Great Deal for Tsavo
As I mentioned the Tsavo business model is great for a company run lean-and-mean from the ground up. But the addition of such a company to Cyberplex doesn't make much sense at a glance as the model is not very sustainable or reliable when you solely rely on one limited revenue source (see Geosign story for similarities). In this case, Tsavo relies too heavily on Yahoo's ad feed. The combination of Tsavo's heavy reliance on Yahoo, typically lower quality sites within their network, and a portion of their business coming from traffic arbitrage makes for high volatility on this deal.

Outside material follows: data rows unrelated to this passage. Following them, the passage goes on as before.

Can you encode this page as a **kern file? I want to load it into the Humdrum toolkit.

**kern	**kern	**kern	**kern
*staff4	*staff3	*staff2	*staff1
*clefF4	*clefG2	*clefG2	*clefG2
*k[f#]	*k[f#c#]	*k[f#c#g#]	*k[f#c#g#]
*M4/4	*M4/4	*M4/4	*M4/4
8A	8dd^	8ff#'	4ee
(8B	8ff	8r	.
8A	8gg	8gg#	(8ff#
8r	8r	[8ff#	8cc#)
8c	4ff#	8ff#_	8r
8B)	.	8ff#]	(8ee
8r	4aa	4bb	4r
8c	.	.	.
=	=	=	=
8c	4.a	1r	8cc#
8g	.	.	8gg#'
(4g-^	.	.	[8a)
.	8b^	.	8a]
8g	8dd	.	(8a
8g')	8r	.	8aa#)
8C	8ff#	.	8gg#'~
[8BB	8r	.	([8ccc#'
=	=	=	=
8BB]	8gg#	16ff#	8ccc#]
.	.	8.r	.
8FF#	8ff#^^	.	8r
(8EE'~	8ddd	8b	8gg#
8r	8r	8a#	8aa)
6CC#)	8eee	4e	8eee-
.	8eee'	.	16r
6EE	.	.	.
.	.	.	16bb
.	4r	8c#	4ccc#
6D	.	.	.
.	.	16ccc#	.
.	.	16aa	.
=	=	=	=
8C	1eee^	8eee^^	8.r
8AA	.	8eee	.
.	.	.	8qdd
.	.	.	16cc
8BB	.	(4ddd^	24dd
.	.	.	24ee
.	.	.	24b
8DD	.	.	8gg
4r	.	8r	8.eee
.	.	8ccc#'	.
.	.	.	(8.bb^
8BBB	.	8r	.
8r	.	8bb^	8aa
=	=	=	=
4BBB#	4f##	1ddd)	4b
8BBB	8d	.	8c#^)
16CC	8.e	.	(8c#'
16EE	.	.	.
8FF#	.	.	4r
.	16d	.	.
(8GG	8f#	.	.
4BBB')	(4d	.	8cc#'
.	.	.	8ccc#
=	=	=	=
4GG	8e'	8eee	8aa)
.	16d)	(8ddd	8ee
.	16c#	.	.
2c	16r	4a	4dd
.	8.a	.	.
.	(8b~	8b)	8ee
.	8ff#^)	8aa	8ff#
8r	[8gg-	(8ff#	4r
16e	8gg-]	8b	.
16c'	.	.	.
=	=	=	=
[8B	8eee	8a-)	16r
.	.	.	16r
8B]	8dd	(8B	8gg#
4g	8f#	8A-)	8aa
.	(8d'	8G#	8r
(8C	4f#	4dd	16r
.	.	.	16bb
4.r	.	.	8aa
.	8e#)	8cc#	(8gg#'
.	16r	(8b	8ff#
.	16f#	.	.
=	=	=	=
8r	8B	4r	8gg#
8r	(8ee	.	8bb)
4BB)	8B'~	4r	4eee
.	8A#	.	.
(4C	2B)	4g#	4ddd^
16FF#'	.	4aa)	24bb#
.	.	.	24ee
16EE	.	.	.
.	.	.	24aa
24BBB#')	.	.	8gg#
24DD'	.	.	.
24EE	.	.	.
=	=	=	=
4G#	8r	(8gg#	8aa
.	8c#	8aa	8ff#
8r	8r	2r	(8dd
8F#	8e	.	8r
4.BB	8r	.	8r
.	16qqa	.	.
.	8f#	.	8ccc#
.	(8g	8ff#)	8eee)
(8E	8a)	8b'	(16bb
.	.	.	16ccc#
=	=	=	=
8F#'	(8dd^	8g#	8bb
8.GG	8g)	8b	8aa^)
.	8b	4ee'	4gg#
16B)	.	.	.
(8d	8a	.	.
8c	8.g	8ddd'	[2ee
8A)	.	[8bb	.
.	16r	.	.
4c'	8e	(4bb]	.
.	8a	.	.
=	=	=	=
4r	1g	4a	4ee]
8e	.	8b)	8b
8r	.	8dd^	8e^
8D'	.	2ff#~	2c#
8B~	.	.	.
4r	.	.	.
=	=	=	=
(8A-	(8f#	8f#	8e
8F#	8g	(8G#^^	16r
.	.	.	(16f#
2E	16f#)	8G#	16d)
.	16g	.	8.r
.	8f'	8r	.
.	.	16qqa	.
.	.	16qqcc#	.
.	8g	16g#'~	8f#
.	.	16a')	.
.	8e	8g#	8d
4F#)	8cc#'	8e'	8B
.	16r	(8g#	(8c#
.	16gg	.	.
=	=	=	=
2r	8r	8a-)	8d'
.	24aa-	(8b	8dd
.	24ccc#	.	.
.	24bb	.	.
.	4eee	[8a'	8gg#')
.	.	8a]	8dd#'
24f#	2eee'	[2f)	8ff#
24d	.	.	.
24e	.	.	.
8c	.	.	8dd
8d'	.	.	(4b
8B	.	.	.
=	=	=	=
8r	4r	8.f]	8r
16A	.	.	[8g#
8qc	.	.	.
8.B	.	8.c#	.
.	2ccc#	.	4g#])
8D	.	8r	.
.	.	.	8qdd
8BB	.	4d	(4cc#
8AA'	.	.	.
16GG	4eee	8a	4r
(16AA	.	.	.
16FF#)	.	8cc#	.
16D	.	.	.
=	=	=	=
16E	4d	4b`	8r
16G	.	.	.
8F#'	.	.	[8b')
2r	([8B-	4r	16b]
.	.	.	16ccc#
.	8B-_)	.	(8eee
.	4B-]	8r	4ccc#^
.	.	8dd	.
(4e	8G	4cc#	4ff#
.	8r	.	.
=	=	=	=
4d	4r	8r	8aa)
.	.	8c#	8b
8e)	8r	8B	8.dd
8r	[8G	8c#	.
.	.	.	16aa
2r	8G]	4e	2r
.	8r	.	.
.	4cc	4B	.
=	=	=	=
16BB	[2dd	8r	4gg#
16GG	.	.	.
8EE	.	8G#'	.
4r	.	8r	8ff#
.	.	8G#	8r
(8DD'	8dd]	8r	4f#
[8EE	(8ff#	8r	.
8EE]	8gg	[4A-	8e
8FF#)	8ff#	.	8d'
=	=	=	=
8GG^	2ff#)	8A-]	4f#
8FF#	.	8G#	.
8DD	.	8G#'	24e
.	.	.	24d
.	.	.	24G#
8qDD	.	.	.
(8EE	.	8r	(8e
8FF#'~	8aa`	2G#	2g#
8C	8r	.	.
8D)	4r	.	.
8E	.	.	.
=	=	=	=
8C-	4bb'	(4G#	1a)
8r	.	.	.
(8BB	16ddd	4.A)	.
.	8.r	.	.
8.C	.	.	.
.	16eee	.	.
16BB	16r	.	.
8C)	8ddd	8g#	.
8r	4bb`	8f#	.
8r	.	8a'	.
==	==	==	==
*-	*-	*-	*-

In summary, this is a great deal for Tsavo and I'm glad to see their work pay off. Mike Jones has a history of successfully starting and growing companies and this adds to his list. As far as Cyberplex goes, they are a public company on the Toronto exchange and may have their own reasons for the purchase such as wanting higher top line revenue numbers, or leveraging Tsavo's relationship with Yahoo to integrate the ad feed to their own properties. Does it have $75 million worth of value? We will have to wait and see.













Comments
Great write up on the deal. Tsavo is clearly overpriced for what they do so I'm not sure what Cyberplex was thinking. Hope it works out though cuz that will lead the way for more deals like this.
Great write up on the deal. Tsavo is clearly overpriced for what they do so I'm not sure what Cyberplex was thinking. Hope it works out though cuz that will lead the way for more deals like this.
I said this on Techcrunch but this is INSANITY. Tsavo is worth S**T. These people have some serious gaps in their due diligence. (???)
Canadian companies should up their due diligence.
Interesting buy for Cyberplex. Thanks for the summary.
wow cool for tsavo
Hey is Tsavo's office still in Santa Monica or did they close it and move the company to Toronto?